The authors argue that this could lead to a higher cost of capital or potential investment hiatus for renewable generators. Others have found limited evidence that moving to nodal or zonal pricing impacts the cost of capital for market participants.

Our own recent research on learnings from international examples suggests that the cost of capital risk is perhaps over-blown, and the introduction of locational pricing has not created investment hiatus​ – as shown Fig 4. This is because nodal markets – and financial markets in the respective jurisdictions – have adapted to offer complementary financial instruments that help achieve a desired level of risk exposure for different market participants. In doing so, they support investment in both renewable generation and flexible capacity.

Figure 4. Investment continues after introduction of Locational Pricing

Figure 4. Investment continues after introduction of Locational Pricing

Arguments around investment hiatus were made during the last major reform of the GB electricity market. With good planning, a clear pathway to change and well-designed mitigations (e.g., grandfathering policy), these risks were averted. We should have confidence in investors and developers adapting to new market realities. What matters is that those market realities better align with the characteristics of a Net Zero system to best serve consumer interests.

Standing up for consumers

Electricity market reform gets very technical. But at the end of the day its purpose is to make things better for consumers. Shielding industry from exposure to risk – rather than incentivising market players to manage and mitigate it – means consumers underwrite the costs.

REMA must go hand in hand with retail reform. Exciting new retail propositions are what will bring it all to life. As we described our Clean Energy Retail report, competition should focus on improving customer satisfaction and supporting Net Zero. New providers must be able to enter the market if they have offerings that consumers want. Consumers must be able to access the benefits of being flexible and unlock their “decarbonisation dividend” with confidence that their interests are protected.

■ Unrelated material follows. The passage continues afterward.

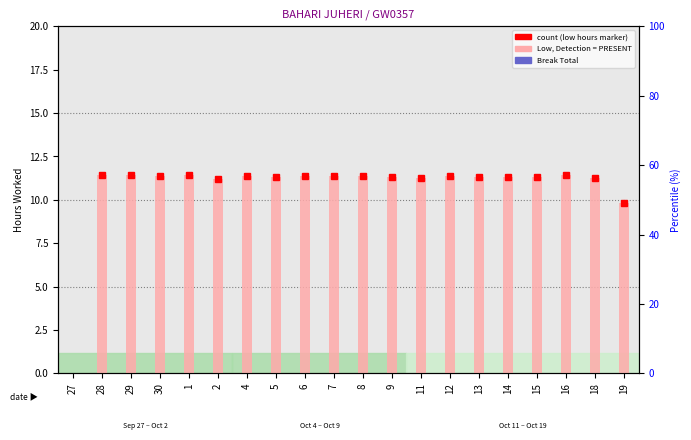

Between 6 and 9, which series saw the biggest shift?

Low (hours)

We want a system that produces suppliers who are trusted by their customers to give them the best deals, incentivised to help them balance the grid while reducing their carbon footprint and who can unlock opportunities for vulnerable and low-income consumers. Aided by tech and data, a modernised system could help realise exciting new propositions – building on flexible tariffs, heat as a service, local energy, etc – to give consumers the low carbon, affordable energy they want, when they want it.

How can DESNZ see this through?

REMA is too important to be kicked into the long grass and it is crucial the government maintains momentum for change. Key to this will include:

  • Keeping consumer interest at the heart of the decision-making process (including by addressing retail questions in parallel)
  • Building a technical consensus around principles for change – focusing on the need for greater flexibility – and assessing packages of options against them…
  • … and building a political consensus around ambition. Permanently cheaper electricity bills should be a voter winner and supports multiple government objectives (inflation reduction; growth; levelling-up; etc)
  • Carefully scrutinise claims of investment hiatus and challenge industry to “own” the solutions in relation to meeting Net Zero objectives
  • Set out a blueprint for change and overall strategic direction in the coming months to guide market players and set clear expectations
  • Test and pilot new approaches if necessary to build confidence and awareness.

Tough decisions will be needed. But without reform, we risk getting locked into a high-cost power system and facing public backlash against Net Zero. The last 18 months have demonstrated what happens if we lose control of energy prices. It is vital, therefore, that the system we build puts consumers at its heart and makes the best use of our assets.